Gros cerveau avoir bobo.
Justement, si on devait citer les potentiels défauts de l’aventure proposée, je dirais que le premier quart semble avoir un peu de mal à démarrer. A cause du manque flagrant de capacités qu’on possède, le chemin semble au premier abord tout tracé. Ne vous y méprenez pas, au bout de quelques heures, vous aurez beaucoup de choix à votre disposition pour évoluer comme bon vous semble. Ensuite, alors qu’il serait agréable de pouvoir se téléporter entre les points de sauvegarde, les développeurs ont eu la mauvaise idée de créer une structure différente supplémentaire, moins nombreuse, afin de pouvoir se téléporter. En résulte vers la fin du jeu du backtracking de plusieurs longues minutes afin de récupérer le moindre « machin-truc ». Et je ne parle pas du menu de téléportation qui finit par devenir une liste d’une vingtaine de choix vers la fin, ce qui fait que trouver le bon téléporteur n’est pas immédiat, dommage ! Par ailleurs, je finissais même au bout d’un moment par suicider Sargon afin de m’épargner le retour et revenir directement au dernier point de sauvegarde pour gagner du temps.
Et encore, vous m’avez pas vu le faire sans les mains !

__EXTRAIT DE DONNÉES__:
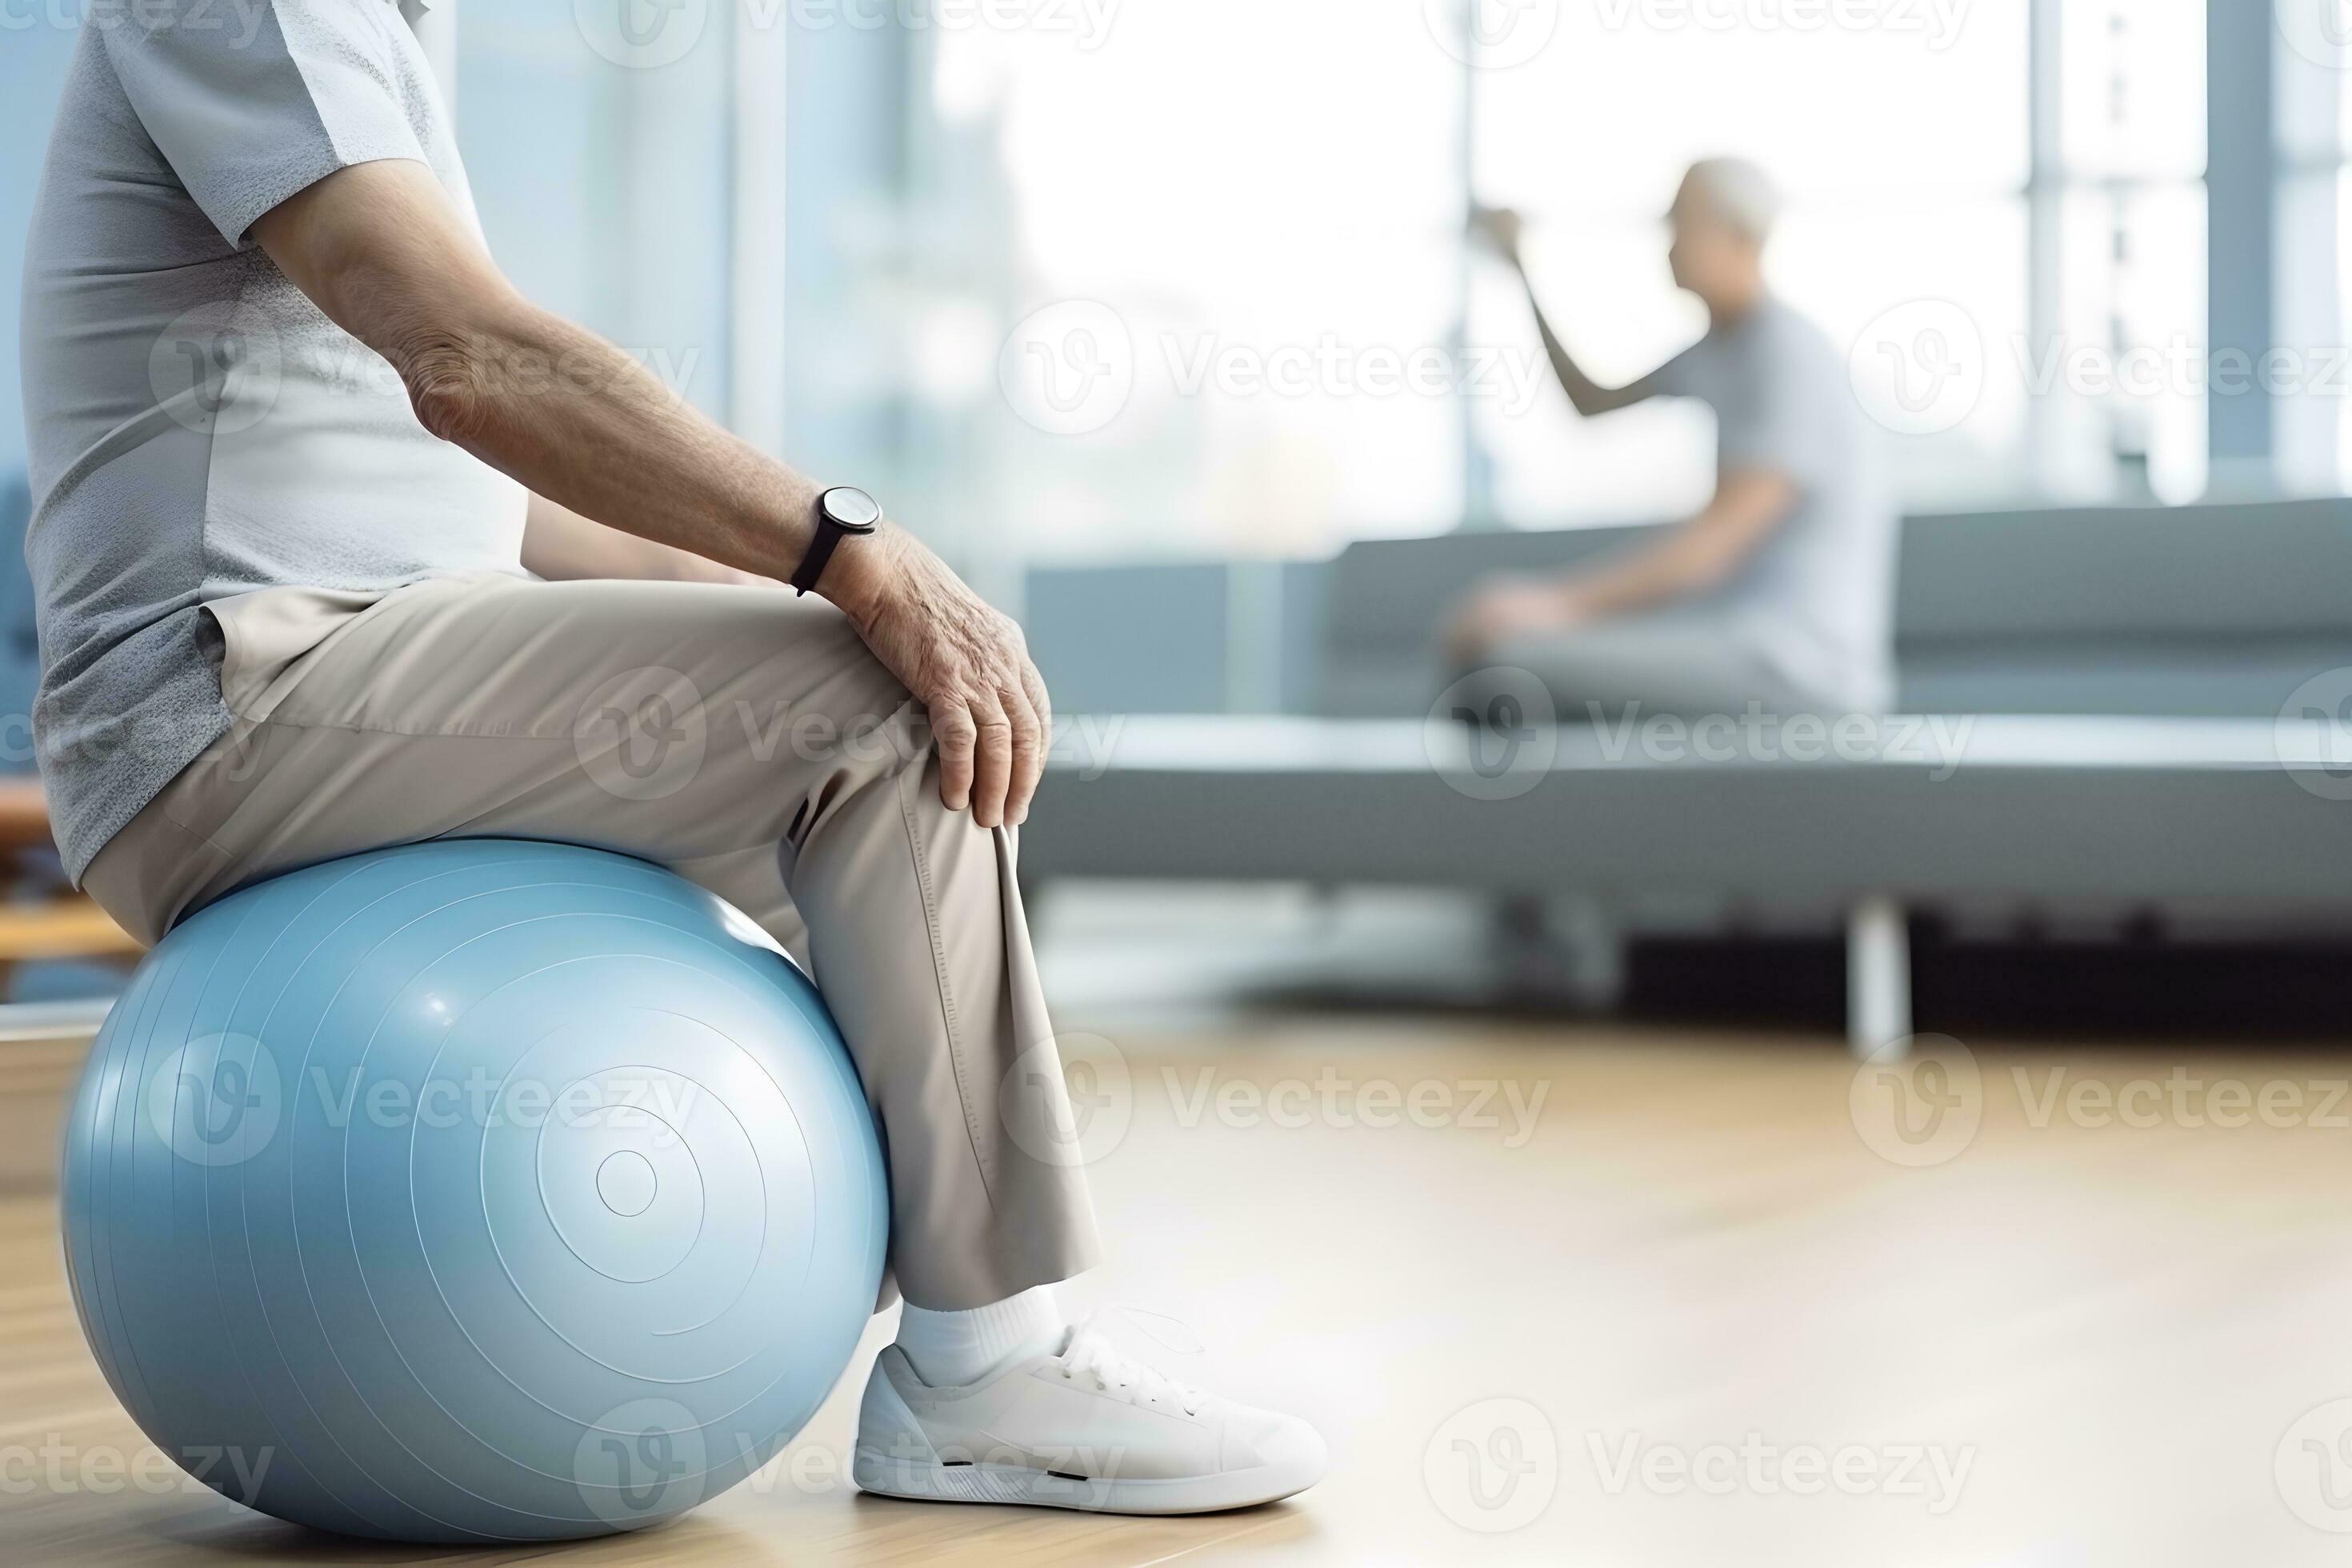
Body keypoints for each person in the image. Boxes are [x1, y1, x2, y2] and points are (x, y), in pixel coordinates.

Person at [20, 2, 1322, 1514]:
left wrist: (810, 598)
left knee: (877, 722)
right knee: (872, 708)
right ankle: (984, 1368)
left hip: (366, 660)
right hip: (234, 694)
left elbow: (500, 498)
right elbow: (464, 358)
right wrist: (853, 556)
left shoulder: (372, 47)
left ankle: (900, 1304)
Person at [1447, 158, 1898, 720]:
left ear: (1740, 236)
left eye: (1681, 223)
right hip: (1735, 639)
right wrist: (1522, 271)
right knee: (1492, 658)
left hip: (1801, 665)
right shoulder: (1718, 350)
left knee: (1501, 671)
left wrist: (1553, 606)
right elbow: (1590, 400)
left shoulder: (1785, 353)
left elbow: (1716, 544)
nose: (1667, 245)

__LA CONSIGNE__: Recopiez le texte donné en entier, sans rien y changer. Les lignes forment un contenu à part, sans rapport avec le texte.

__RÉPONSE RÉDIGÉE__:
Gros cerveau avoir bobo.
Justement, si on devait citer les potentiels défauts de l’aventure proposée, je dirais que le premier quart semble avoir un peu de mal à démarrer. A cause du manque flagrant de capacités qu’on possède, le chemin semble au premier abord tout tracé. Ne vous y méprenez pas, au bout de quelques heures, vous aurez beaucoup de choix à votre disposition pour évoluer comme bon vous semble. Ensuite, alors qu’il serait agréable de pouvoir se téléporter entre les points de sauvegarde, les développeurs ont eu la mauvaise idée de créer une structure différente supplémentaire, moins nombreuse, afin de pouvoir se téléporter. En résulte vers la fin du jeu du backtracking de plusieurs longues minutes afin de récupérer le moindre « machin-truc ». Et je ne parle pas du menu de téléportation qui finit par devenir une liste d’une vingtaine de choix vers la fin, ce qui fait que trouver le bon téléporteur n’est pas immédiat, dommage ! Par ailleurs, je finissais même au bout d’un moment par suicider Sargon afin de m’épargner le retour et revenir directement au dernier point de sauvegarde pour gagner du temps.
Et encore, vous m’avez pas vu le faire sans les mains !